By an unusual coincidence, during those years of transition between the British Raj to independence, there were a large number of senior Malayalee officers at the highest level in the government. They provided patronage, encouragement and support. Among these senior officers were people like V.P. Menon, K.R.K. Menon and Dr. P.P. Pillai who took special interest in the Club. The ladies were also extremely helpful. Both Mrs. K.R.K Menon and Mrs. P.P. Pillai (Ammayi) took great interest in the activities of the Club, but none more than Mrs. Thankam Shankara Pillai, who was everyone’s Chettathiamma. These were the people who, later in the fifties, founded the Kerala School. Along with these names we will also have to remember the contribution made to the health of then Malayalee community by Ammini Chettan, Dr. K.N.S. Nayar. Omcheri was a new and young recruit to his group. Between them they achieved a great during the next 30 years.
In those early years, in the late forties and the early fiftess, the real work of running the Club had, of course, to be done by younger, more junior people, particularly in the media. The location was ideal. Many South Indian restaurants and boarding houses were within reach and the young bachelors who lived in these hotels, formed the regular clinteel, so to speak, of the Institution. There were daily bridge sessions and the availability of newspapers from Kerala was another attraction for more nostalgic among us.
The Club was extremely efficient in organizing the annual Onam festival. There was a Constitution Club those days, on the Curzon Road, and a Hall suitable for fairly largish meetings. It has now become a built up area with the External Affairs Ministry Hostel and the Curzon Road Apartments obliterating ancient memories. It was here also that once in two or three years only we were able to manage a Kathakali performance. I remember giving an English commentary on the Daksha Yaga with complete confidence and total ignorance.
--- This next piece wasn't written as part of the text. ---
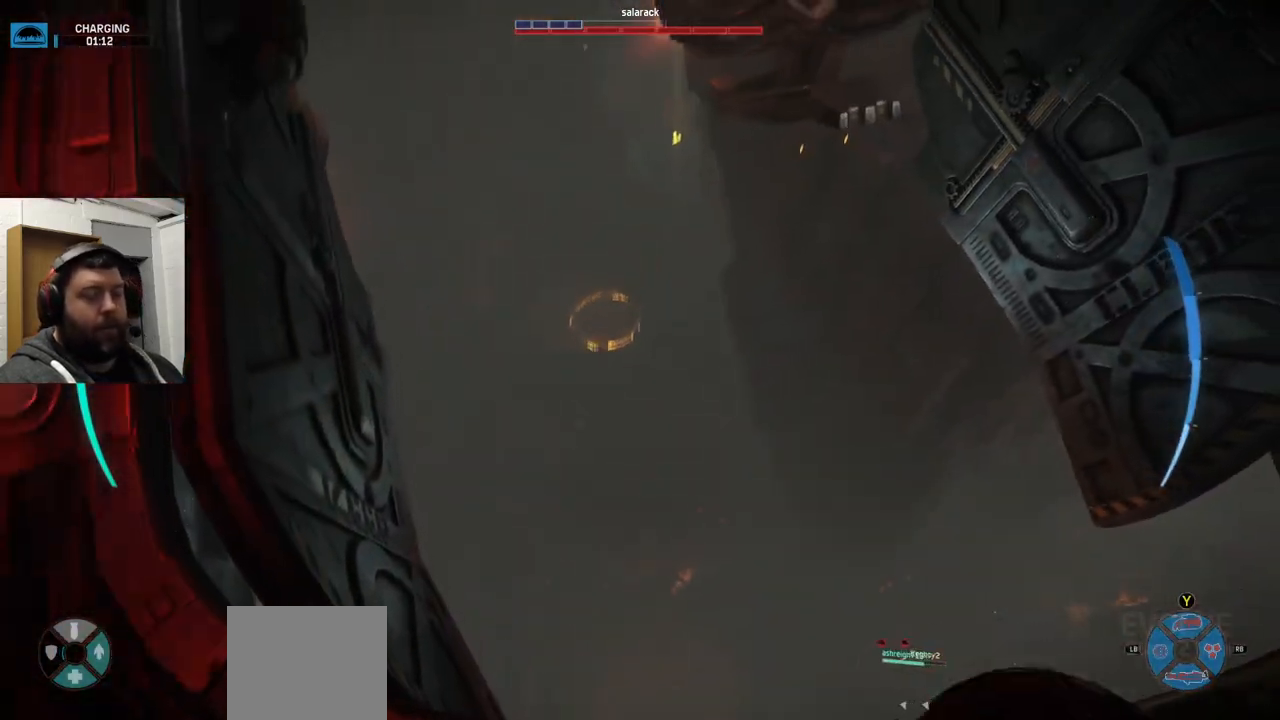
{"buttons": [], "left_stick": "up", "right_stick": "center", "events": [[483, "left_stick", "up"]]}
These are all interesting details. But to me the most charming and evocative memories of that period are connected with the Club Library. For such a small institution, they had a very selected collection. In that distant period when such facilities were so rare – there was no Sahitya Academy then, no Indian Language Section in the Central Secretariat Library – the Kerala Club Library was irreplaceable in the mildly active, unselfconscious, cultural and library network in the community.